Stored data:
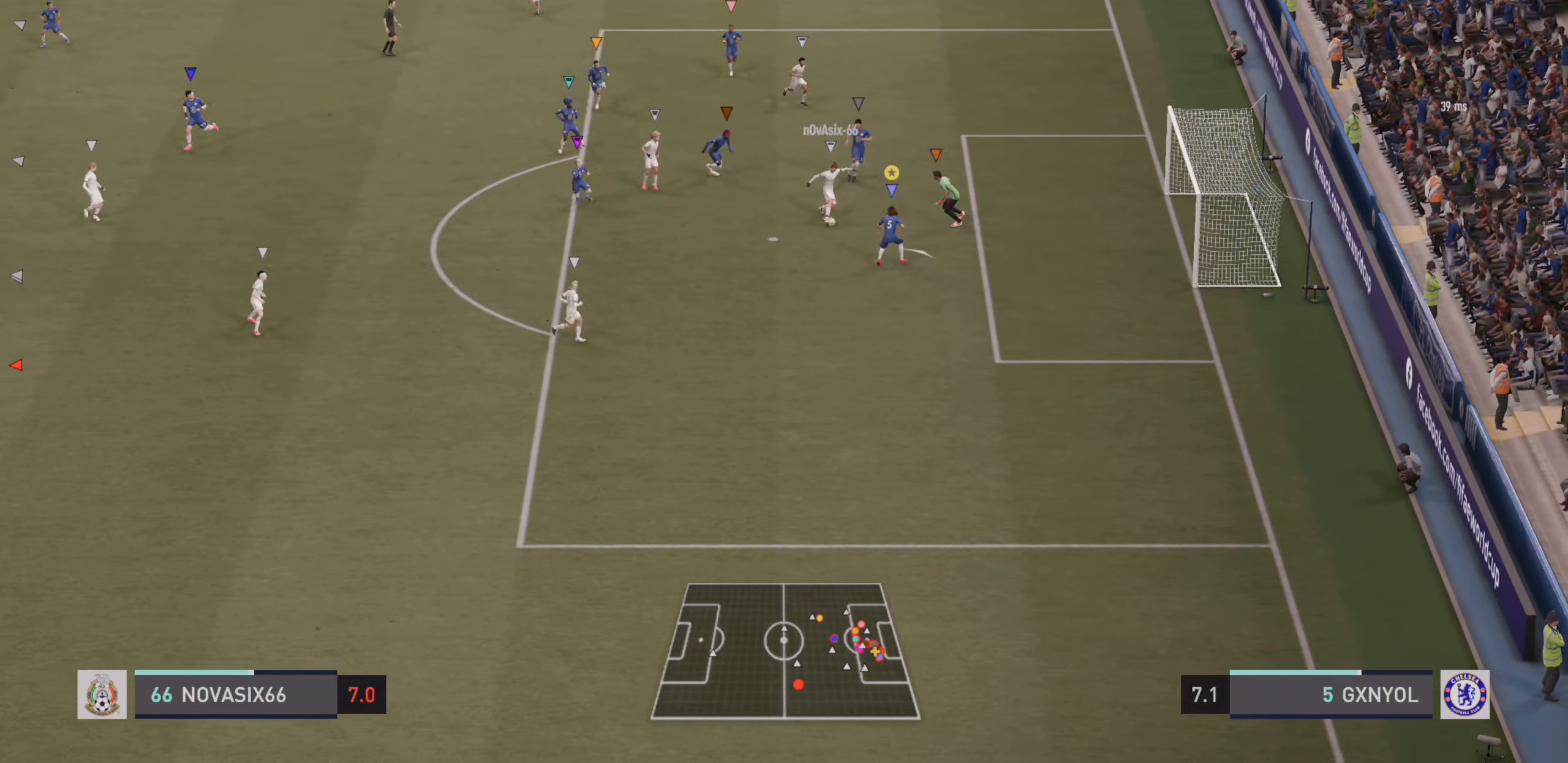
{"buttons": ["SQUARE", "L2", "R2"], "left_stick": "up", "events": [[133, "SQUARE", "up"], [200, "SQUARE", "down"], [283, "left_stick", "up"], [300, "SQUARE", "up"], [333, "L2", "down"], [333, "SQUARE", "down"], [433, "SQUARE", "up"], [467, "SQUARE", "down"]]}
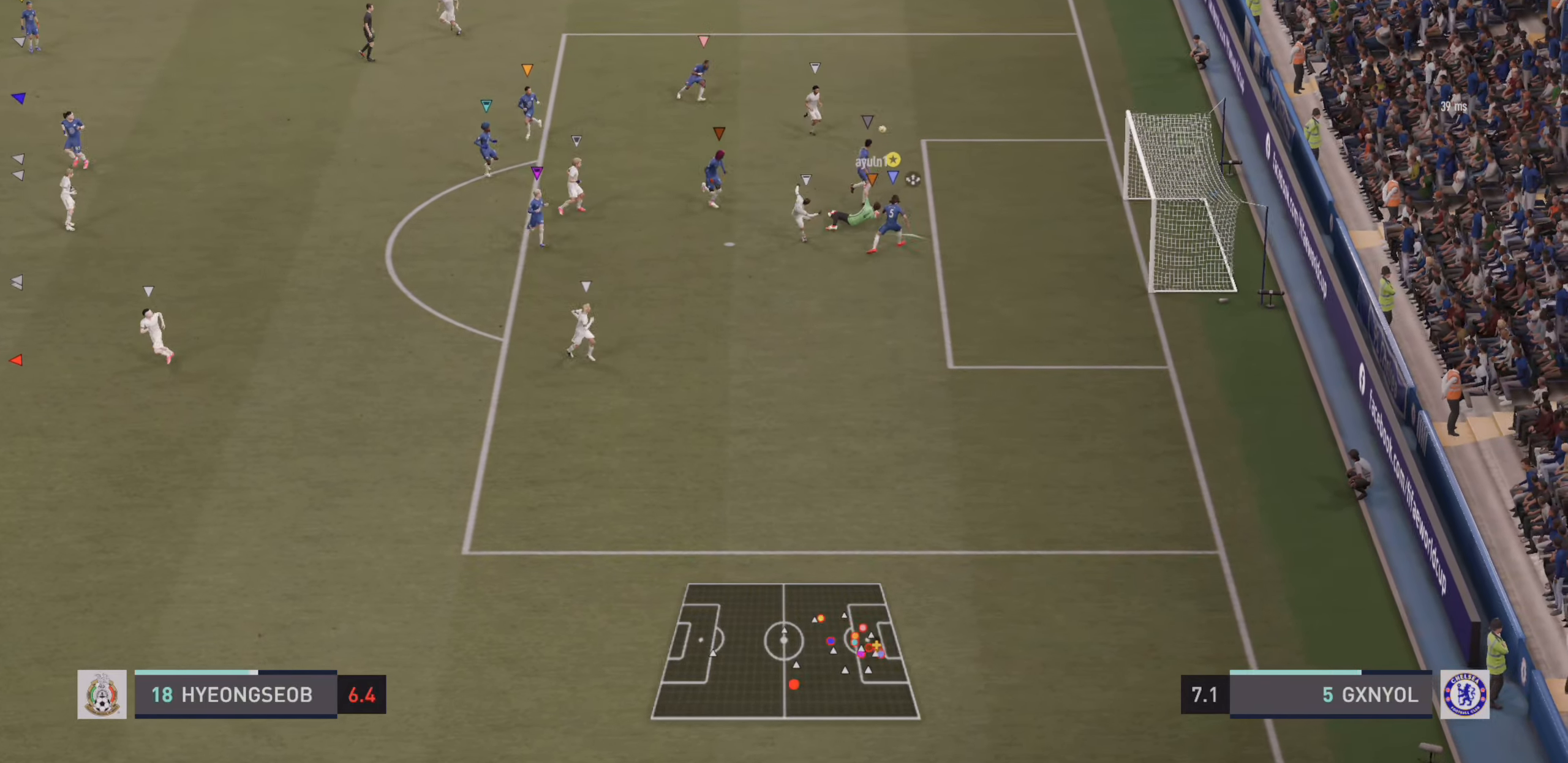
{"buttons": ["L2", "R2"], "left_stick": "down-right", "events": [[17, "left_stick", "up-right"], [150, "SQUARE", "up"], [450, "left_stick", "down-right"]]}
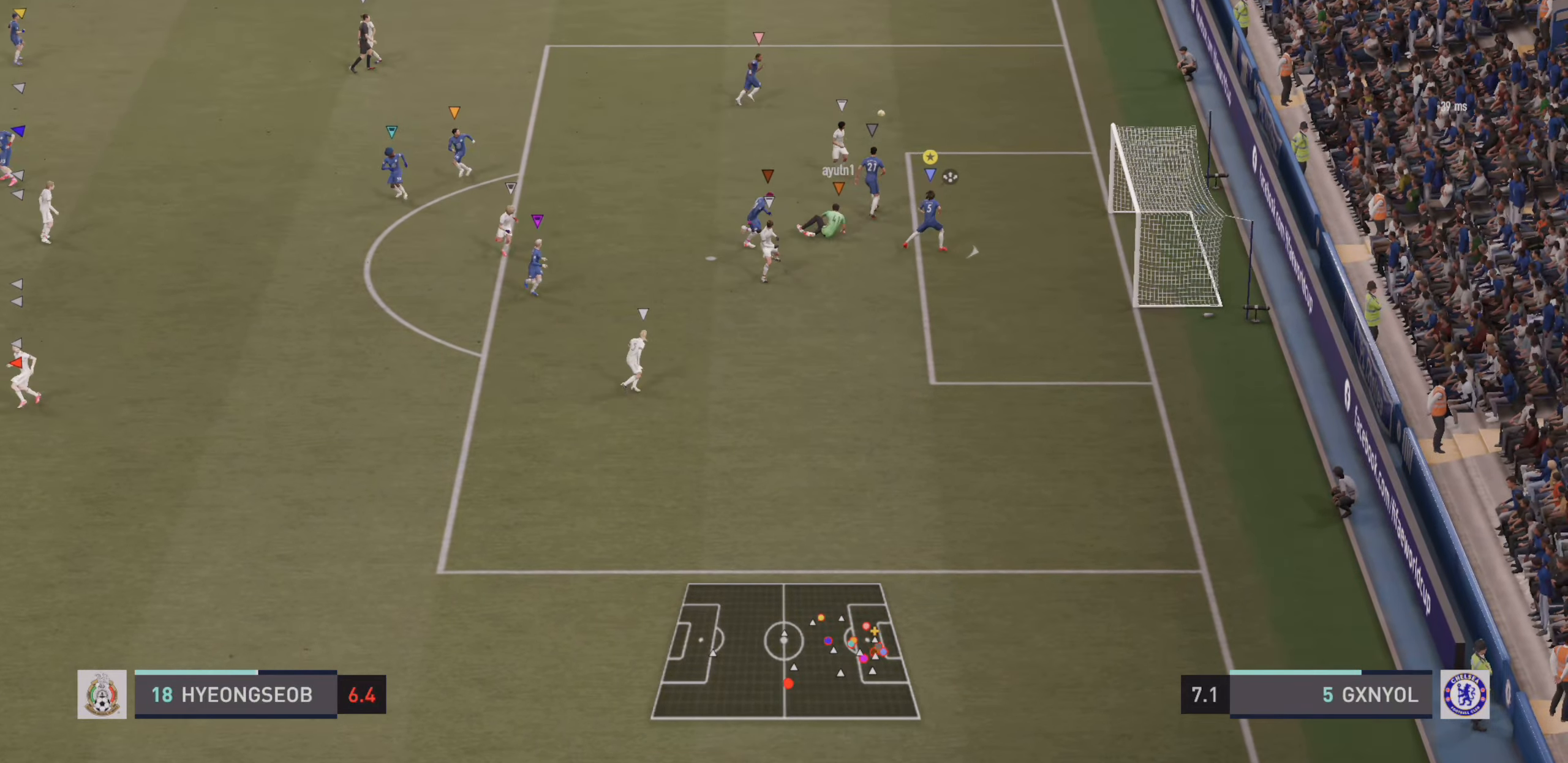
{"buttons": [], "left_stick": "center", "events": [[117, "left_stick", "right"], [350, "left_stick", "down-right"], [383, "L2", "up"], [450, "left_stick", "center"], [483, "R2", "up"]]}
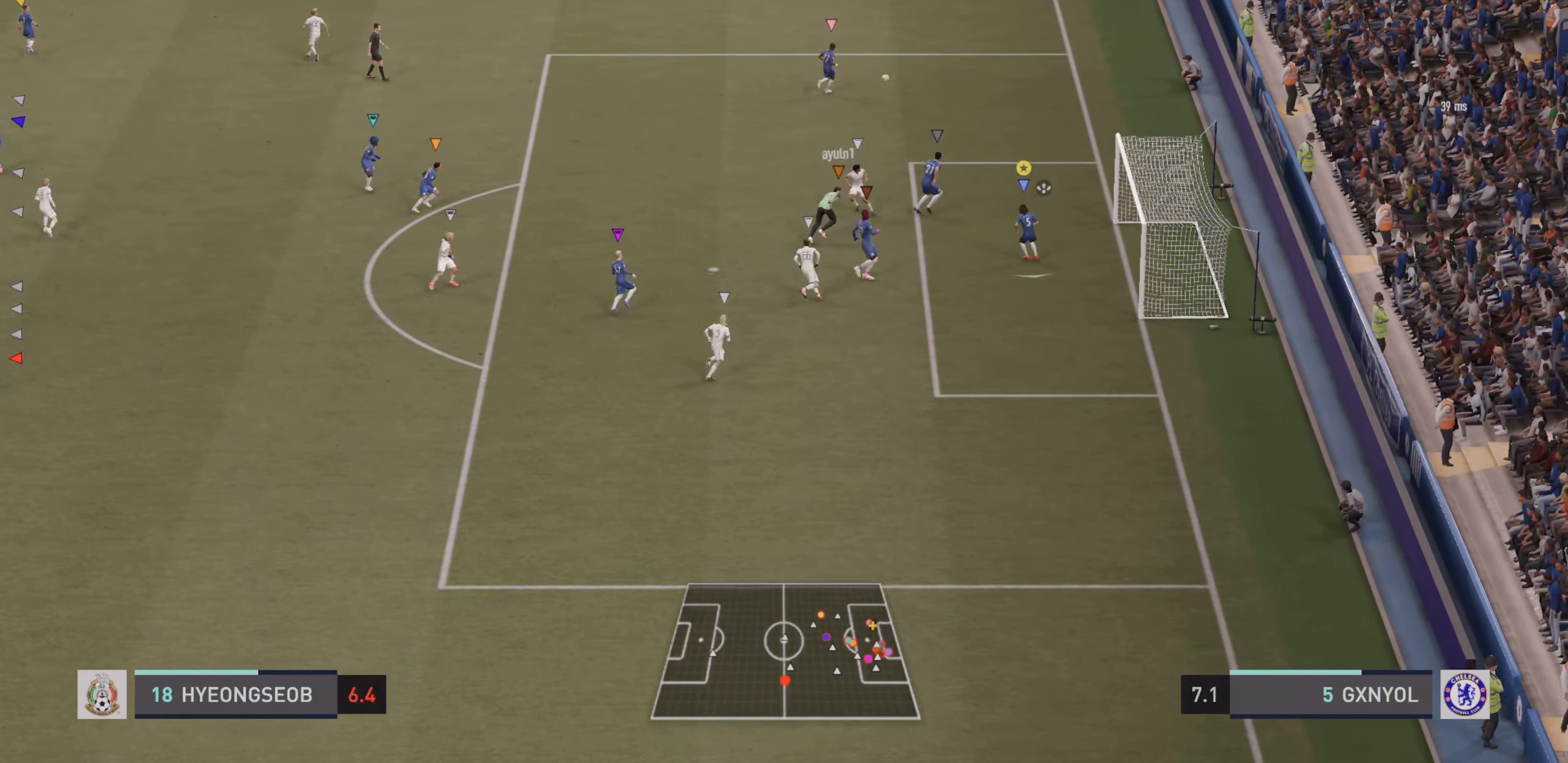
{"buttons": ["R2"], "left_stick": "down-left", "events": [[117, "R2", "down"], [467, "left_stick", "down-left"]]}
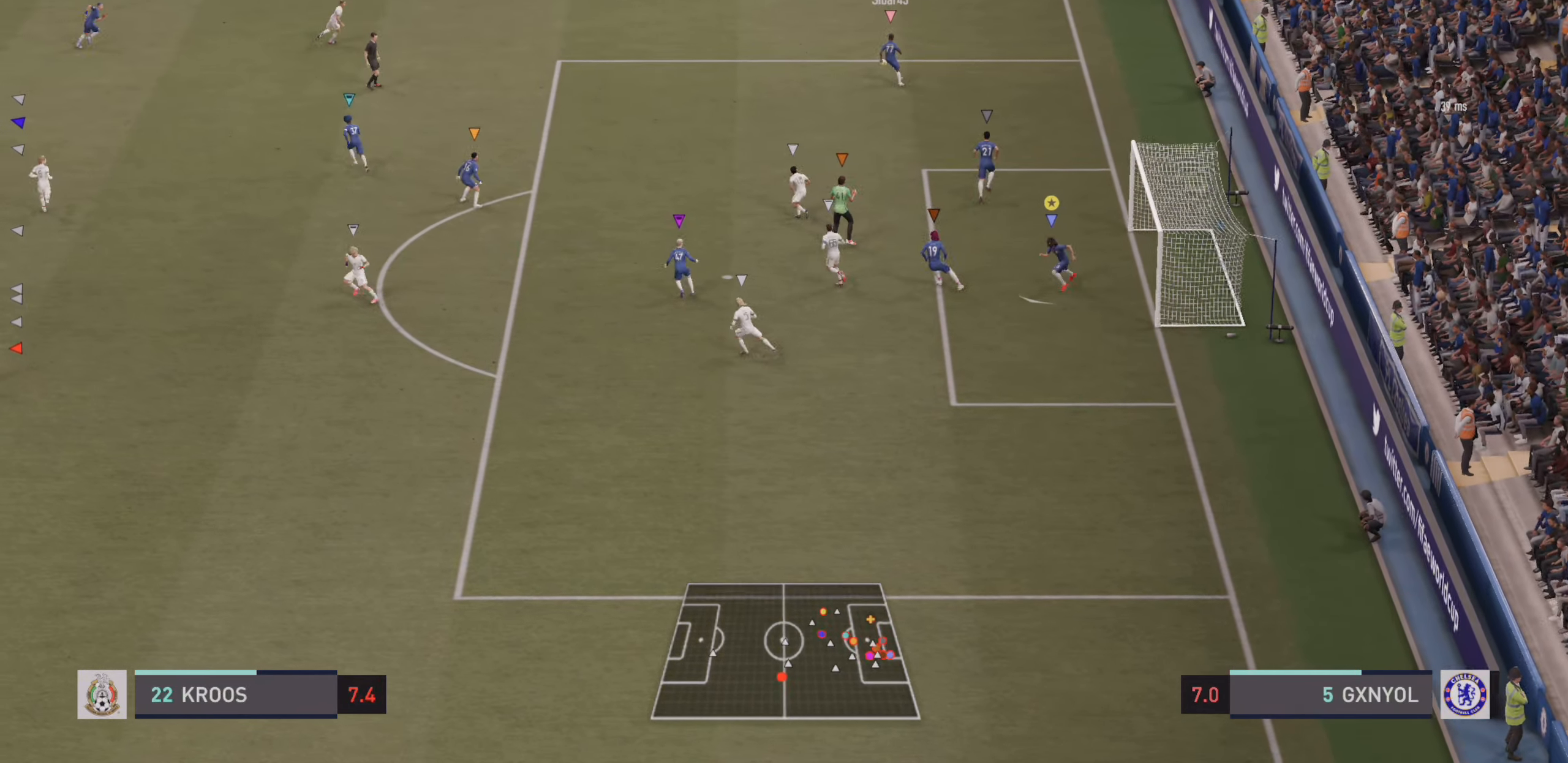
{"buttons": ["R2"], "left_stick": "down"}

Exercise brief:
From the records above, pull out every line containing the word "right".

Reply to the exercise:
{"buttons": ["L2", "R2"], "left_stick": "down-right", "events": [[17, "left_stick", "up-right"], [150, "SQUARE", "up"], [450, "left_stick", "down-right"]]}
{"buttons": [], "left_stick": "center", "events": [[117, "left_stick", "right"], [350, "left_stick", "down-right"], [383, "L2", "up"], [450, "left_stick", "center"], [483, "R2", "up"]]}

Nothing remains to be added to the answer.